Initial results from the STABLE II study indicate that a covered stent graft with a bare metal stent is safe and effective in treating acute, complicated type B aortic dissection. The results were presented at the Vascular Annual Meeting (9–11 June, National Harbor, USA) by Joseph Lombardi, Cooper University Hospital, Camden, USA.
“Management of complicated type B aortic dissection has greatly improved with endovascular therapy over the last decade, with improved survival and improved long-term remodelling,” Lombardi told the Meeting audience. He continued, “However, dissection following thoracic endovascular aneurysm repair (TEVAR) still has some challenges. Endografts are largely designed for aneurysm treatment and there is significant failure in the abdominal aorta with growth rates of 35–40%. Management of visceral aortic expansion is the most challenging of all secondary interventions.”
The STABLE II study is investigating the use of a composite device design—a covered stent graft (Zenith TX2 endovascular graft, Cook Medical) with a bare metal stent (Zenith dissection endovascular stent, Cook Medical). STABLE II is a prospective, non-randomised, multicentre study involving 73 patients (66% male, mean age 61 years) enrolled between August 2012 and January 2015 at institutions in the USA and Japan. The primary safety endpoint for the trial is the rate of freedom from major adverse events at 30 days and the primary effectiveness endpoint is the rate of survival at 30 days. Lombardi’s presentation at the Vascular Annual Meeting reported study data as of January 2016, with available follow-up exams in 97% and 85% of patients eligible for follow-up at 30 days and 12 months, respectively.
Patients presented with branch vessel obstruction/compromise (73%, 53/73), aortic rupture (22%, 16/73), or both (5.5%, 4/73). A covered stent graft main body was used in all patients (median one graft, range 1–3; one stent graft used in 71%, 51/73). A bare dissection stent was used in 58 of 73 patients (80%). Lombardi explained that the main reasons for not using a bare dissection stent included in cases of limited dissection and an absence of false lumen flow.
Lombardi reported that five deaths (6.8%) occurred within 30 days (due to presenting aortic dissection, ischaemic bowel, multiple organ failure, stroke, and aortic rupture). Thirty-day major adverse events included one case of myocardial infarction, one bowel ischemia, five strokes, four cases of paraplegia/paraparesis, seven cases of chronic renal insufficiency/renal failure requiring dialysis, and 10 situations requiring prolonged ventilator support.
From day 31–365, nine deaths occurred (one of which was related to dissection repair) and a further three patients experienced major adverse events (two with chronic renal insufficiency/renal failure requiring dialysis, and one with both stroke and bowel ischaemia). Within 12 months, nine patients underwent secondary interventions; no patients required conversion to open surgery.
Mean true lumen diameter increased from 22.3mm to 33.8mm in the descending thoracic aorta and from 18.4mm to 25.8mm in the abdominal aorta from pre-procedure to 12 months. Concomitantly, the mean false lumen diameter decreased from 18.4mm to 8.6mm in the descending thoracic aorta and from 15.3mm to 12.3mm in the abdominal aorta. Growth (>5mm) of the maximum transaortic diameter was seen in 11% (5/45, thoracic) and 17% (7/41, abdominal) of patients at 12 months.
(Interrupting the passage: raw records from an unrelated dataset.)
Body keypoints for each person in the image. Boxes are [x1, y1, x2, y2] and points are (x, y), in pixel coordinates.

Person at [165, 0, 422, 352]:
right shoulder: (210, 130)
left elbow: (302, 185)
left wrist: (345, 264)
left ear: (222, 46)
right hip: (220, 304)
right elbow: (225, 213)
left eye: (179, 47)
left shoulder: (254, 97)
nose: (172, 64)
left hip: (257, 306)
“I think the big thing here is reintervention. It is facile with the device, and you can get access to a target vessel with a narrow false lumen and then intervene to shut down re-entry flow,” Lombardi explained.
“These preliminary results from the STABLE II study appear favourable in terms of clinical and anatomical outcomes for the treatment of acute chronic type B aortic dissection,” concluded Lombardi.
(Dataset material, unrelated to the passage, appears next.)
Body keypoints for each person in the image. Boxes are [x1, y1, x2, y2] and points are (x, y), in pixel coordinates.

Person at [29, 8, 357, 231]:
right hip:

Discussing which patients should not be offered this treatment, Lombardi said, “The majority of the investigators hesistated to put a dissection stent where the dissections were focal and exclusive only to the thoracic aorta. In addition to that, perhaps rupture situations do not require a dissection stent and that is one area where I probably would not put one in.”
In response to a question from the audience as to whether use of a bare metal stent should be considered standard of care following reperfusion, Lombardi said, “I think now we are starting to see that TEVAR does not prevent aneurysm formation, and we are seeing 30–40% growth in the abdominal aorta, specifically in the visceral component, which is very difficult to deal with afterwards. Having that dissection stent there really makes it a lot easier, as you can get access to the visceral vessels and you can exclude the false lumen much more easily. I do not think it is an end all be all, but I think it takes you out of the rough and puts you on the fairway for a better shot.”